How do you live with distance between you and someone you know so well?

Wednesday, December 09, 2009

Mary's "yes"

So yesterday was our parish's feast day, the Immaculate Conception. Are you the last Catholic to hear that this immaculate conception is the conception of MARY, not of Jesus? Well it's true! Rumor has it Mary was conceived (in her mother's womb- this is always specified. I guess it's to distract people from asking where she was conceived, which is too personal a question.) without sin. How about that?
Every year on this day I hear a sermon about Mary and how fortunate we are that this young woman said "yes" to God, and agreed to be the God-bearer, the first tabernacle, if you will. I ponder this. If it's true that she was chosen even before she was born, then what choice did she really have? Would it even be possible that she could have said no? How would that work? Did God have a couple of other girls conceived without sin, just as plan B,C,D? Or would her "no" have pushed back the date of the coming of our Messiah until God could work up another immaculate conception of some other girl and grow her up to child-bearing age?
But I guess she, being human like us, had a choice. Sure, she was specially gifted and prepared for this pivotal role in history, in the Kingdom. But ultimately, it came down to her accepting God's plan for her and agreeing to participate in it, using the gift God gave her. Did Mary know how special she was, how gifted she was for doing God's work? Maybe she had an inkling. How different would the world have been if she refused to move in the ways God asked her to move? Or, if she was too afraid to try?
I think the same is true for all of us. Maybe we have very little awareness of the gifts God has given us. Maybe we are afraid to put ourselves out there, afraid to trust that we have what we need within ourselves, put there by God. How different would the world be if we agree to move in the way that God is asking us to move?

Saturday, December 05, 2009

Memorial Service

Today we went to the memorial service for Scott's youth minister at the Congregational Church in our town. The church was full to overflowing, and the service was lovely and moving. Howie was a Young Life staffer, and had been in ministry for decades. At one point, his wife asked people to stand in accordance with how they knew Howie: as a family member? As a Young Life leader? As a teacher? As a ministry colleague?

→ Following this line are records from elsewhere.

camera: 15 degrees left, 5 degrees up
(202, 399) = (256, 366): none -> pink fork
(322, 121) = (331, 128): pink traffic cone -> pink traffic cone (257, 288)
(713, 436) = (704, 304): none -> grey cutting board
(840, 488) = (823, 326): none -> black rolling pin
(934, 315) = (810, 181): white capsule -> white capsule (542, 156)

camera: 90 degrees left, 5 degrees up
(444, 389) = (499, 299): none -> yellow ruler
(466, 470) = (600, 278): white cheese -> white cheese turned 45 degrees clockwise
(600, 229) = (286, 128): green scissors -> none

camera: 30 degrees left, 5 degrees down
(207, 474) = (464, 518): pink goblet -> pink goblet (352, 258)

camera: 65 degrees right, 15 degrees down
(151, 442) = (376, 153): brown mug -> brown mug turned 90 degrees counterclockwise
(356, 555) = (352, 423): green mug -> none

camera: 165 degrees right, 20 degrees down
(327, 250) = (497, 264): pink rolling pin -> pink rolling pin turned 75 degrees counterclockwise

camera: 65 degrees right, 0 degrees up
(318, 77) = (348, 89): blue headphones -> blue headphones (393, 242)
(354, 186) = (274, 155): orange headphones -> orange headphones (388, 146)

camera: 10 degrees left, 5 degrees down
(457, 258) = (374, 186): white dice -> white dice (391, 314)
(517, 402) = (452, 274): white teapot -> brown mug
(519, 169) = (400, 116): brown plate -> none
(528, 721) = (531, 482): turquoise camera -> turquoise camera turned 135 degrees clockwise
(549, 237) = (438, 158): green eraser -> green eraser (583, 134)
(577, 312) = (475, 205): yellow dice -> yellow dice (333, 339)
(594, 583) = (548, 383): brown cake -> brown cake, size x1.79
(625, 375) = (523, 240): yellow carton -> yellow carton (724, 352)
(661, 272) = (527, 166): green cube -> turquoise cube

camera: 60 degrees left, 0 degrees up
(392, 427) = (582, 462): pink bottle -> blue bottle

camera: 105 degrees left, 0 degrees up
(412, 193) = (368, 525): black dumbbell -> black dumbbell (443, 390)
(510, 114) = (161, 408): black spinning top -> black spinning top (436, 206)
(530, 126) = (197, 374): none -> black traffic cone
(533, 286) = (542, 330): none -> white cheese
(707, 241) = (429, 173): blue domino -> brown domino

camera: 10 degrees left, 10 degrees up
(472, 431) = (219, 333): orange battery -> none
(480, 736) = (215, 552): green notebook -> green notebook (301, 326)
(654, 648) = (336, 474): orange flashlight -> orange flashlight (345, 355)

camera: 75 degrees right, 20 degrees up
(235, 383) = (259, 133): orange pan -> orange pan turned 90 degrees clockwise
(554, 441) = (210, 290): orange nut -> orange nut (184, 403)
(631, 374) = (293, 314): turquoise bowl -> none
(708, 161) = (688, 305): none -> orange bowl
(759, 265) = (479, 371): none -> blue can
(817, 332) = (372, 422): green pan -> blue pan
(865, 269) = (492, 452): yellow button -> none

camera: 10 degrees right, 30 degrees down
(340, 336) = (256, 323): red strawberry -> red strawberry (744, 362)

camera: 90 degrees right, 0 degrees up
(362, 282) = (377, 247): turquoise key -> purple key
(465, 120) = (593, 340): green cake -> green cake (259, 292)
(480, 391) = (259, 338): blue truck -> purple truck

It was remarkable thing to see.
As I sat there listening to this man's life being told, I had a lot to think about. I wondered if I lived enough great stories for people to tell about me after I die. I wondered if it was a mistake to never have had children. I wondered if I was doing enough in my ministry that people would be able to say "she taught me about God."
The structure of the service was interesting- it was over two hours long but despite the fact that I was SO hungry throughout, since I had neglected to have lunch, it was thoroughly lovely and inspiring. I had only met Howie a few times, but I know the influence he's had on Scott. During the prayer part of the service, we were invited to turn to God with our thanks for bringing Howie into our lives, and I thanked God for Howie because without his encouragement of Scott to go into ministry, I guessed I never would have met him. How about that? Howie, I'm sure, never thought "hey I made that marriage possible!" He never knew the influence he had on me, a person he'd barely met.
In all, the service made me want to be a better person, a better minister, a better Christian. I want to be the kind of person who has a memorial service that inspires people to be better.